The Importance of Socializing Your Puppy

It is incredibly important to socialize your new puppy to prevent some psychological issues from developing and emerging later on in life.

Bigger dog hugging a smaller dog.

A well-socialized puppy can grow into a well-adjusted adult dog.

Written by Dr. Elizabette Cohen, Veterinarian, Radio Personality & Pet Owner

What you do now with your puppy can affect him or her as an adult dog forever. An under-socialized dog can develop many fears and anxieties, and can end up becoming a very nervous adult dog, jumping for every leaf that falls and even becoming a fear-biter. Whereas a well-socialized puppy can become a well-adjusted adult dog that is family-friendly and good company. Puppies that are taken away from their moms and siblings too soon can develop poor socialization skills.

There are 2 main socialization time periods: the first one falls between 3-5 weeks of age and the second one falls between 6-12 weeks of age. It is very important that puppies stay with their mom and siblings for as long as possible during these periods and get to develop very important social skills of relating to each other and establishing a pecking order or hierarchy. This is where the dominant dogs step up as leaders and the submissive dogs follow. This is good to recognize. If you already have another dog and you are looking to grow your family, you may want to look for a more submissive companion.

Puppies are born both blind and deaf, so touch is what they respond to. Starting at about 2 weeks, their eyes and ears open and they start to see and hear. This is the period of rapid development of all of the senses and introduction to new things. Puppies should be introduced to different stimuli, but slowly. At 3 weeks of age, puppies see and hear better, and walk less wobbly. You should maintain stability by not moving the whelping box, but expose the puppies to new sounds, textures, and experiences. Exposing them to music set on a low-volume and letting them walk around on different surfaces (carpet vs. linoleum vs. concrete) helps them develop. Of course, puppies must ALWAYS be supervised. Puppies should always be exposed to people; however, the experience must be positive with gentle petting and playtime. Have different people expose the puppy to different textured toys.

Asian family playing with siberian husky dog together

Exposing a puppy to people is important and the experience must be positive with gentle petting and playtime.

There is a natural “fear” period that starts at 8 weeks of age and continues up until 11 weeks of age. Anything that scares a puppy during this time frame can have a permanent effect more so than during any other time. This “fear period” overlaps the “human socialization period” which is from 7-12 weeks. This is also the time when most puppies get adopted, so it is crucial that good experiences happen during this time. The other “fear period” happens from 7-9 months of age, so it is critical to keep positive experiences going.

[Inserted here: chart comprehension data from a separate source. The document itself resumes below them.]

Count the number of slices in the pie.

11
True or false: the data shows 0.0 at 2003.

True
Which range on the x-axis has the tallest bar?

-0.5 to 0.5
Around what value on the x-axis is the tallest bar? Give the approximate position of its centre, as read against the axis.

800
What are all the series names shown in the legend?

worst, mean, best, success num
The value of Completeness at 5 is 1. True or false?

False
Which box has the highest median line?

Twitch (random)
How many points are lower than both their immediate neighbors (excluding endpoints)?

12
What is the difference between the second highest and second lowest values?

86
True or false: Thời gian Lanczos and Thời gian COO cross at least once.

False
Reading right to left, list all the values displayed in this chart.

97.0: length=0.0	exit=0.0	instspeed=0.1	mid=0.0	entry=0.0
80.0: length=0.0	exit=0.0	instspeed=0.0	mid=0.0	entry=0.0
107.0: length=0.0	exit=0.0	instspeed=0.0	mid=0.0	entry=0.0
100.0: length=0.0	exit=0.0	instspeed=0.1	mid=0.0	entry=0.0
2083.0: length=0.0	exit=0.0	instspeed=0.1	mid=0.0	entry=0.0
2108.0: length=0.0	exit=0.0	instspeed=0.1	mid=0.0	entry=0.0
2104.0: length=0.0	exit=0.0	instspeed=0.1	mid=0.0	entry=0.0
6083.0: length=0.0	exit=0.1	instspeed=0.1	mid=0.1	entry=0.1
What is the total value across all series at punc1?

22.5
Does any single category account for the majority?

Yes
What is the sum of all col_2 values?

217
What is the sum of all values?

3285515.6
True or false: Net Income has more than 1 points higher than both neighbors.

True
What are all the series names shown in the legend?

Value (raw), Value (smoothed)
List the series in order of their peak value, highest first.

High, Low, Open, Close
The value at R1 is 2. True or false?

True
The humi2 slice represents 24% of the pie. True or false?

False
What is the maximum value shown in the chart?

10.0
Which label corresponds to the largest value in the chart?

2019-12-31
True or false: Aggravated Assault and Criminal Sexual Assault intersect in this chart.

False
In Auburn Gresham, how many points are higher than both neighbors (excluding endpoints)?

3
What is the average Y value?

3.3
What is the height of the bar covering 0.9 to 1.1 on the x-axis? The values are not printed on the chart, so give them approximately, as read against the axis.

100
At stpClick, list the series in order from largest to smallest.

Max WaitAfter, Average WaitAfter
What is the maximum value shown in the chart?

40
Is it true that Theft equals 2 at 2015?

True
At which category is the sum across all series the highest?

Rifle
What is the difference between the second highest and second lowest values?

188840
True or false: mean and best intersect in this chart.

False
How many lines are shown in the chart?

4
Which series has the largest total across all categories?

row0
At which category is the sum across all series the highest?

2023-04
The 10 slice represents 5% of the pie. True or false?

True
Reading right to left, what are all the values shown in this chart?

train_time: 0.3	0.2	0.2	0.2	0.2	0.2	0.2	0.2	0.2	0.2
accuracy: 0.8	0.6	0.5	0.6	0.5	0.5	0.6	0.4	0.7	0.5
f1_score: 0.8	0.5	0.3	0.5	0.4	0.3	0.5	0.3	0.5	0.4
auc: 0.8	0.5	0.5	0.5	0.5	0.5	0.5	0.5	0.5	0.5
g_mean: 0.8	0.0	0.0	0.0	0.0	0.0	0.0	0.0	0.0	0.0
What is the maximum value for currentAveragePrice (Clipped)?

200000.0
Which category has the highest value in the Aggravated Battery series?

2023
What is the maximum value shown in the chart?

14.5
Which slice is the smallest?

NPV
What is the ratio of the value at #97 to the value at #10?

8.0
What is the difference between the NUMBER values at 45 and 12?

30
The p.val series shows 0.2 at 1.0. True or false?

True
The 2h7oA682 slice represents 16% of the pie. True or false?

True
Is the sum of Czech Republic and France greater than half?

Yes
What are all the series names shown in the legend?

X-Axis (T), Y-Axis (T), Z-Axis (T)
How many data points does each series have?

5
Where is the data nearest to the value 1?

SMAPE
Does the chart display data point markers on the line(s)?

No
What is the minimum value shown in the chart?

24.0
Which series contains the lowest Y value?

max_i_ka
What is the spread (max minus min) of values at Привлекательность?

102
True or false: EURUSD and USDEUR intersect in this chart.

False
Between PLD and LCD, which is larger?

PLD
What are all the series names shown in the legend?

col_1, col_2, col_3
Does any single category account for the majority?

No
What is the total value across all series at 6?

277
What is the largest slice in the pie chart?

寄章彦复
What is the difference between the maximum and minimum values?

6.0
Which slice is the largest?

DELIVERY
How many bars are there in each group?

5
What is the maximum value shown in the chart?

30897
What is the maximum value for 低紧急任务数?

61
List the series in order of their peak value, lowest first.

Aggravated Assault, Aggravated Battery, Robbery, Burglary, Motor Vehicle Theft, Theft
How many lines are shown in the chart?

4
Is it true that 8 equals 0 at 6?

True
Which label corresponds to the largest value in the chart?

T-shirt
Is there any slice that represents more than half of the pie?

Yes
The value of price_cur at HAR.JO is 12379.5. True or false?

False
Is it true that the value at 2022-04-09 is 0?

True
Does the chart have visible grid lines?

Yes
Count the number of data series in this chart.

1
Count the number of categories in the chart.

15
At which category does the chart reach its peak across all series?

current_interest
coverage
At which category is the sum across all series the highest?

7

It is ideal to adopt a puppy around 10-12 weeks of age, but never before 8 weeks for proper socialization (7 weeks is too young in my opinion, and 8-10 weeks is the norm now; for tiny breeds, a good breeder won’t let them go until 12 weeks; puppies learn bite inhibition from their siblings and mother at 9 weeks), and socialize your new puppy with a lot of positive reinforcement. If there is a cat in the house, expose the puppy to the cat while feeding him or her treats, so a positive connection is made. Simple training can start during this time because this is the time when most learning occurs. Keeping the socialization positive will help keep your puppy, “Healthy and Happy.”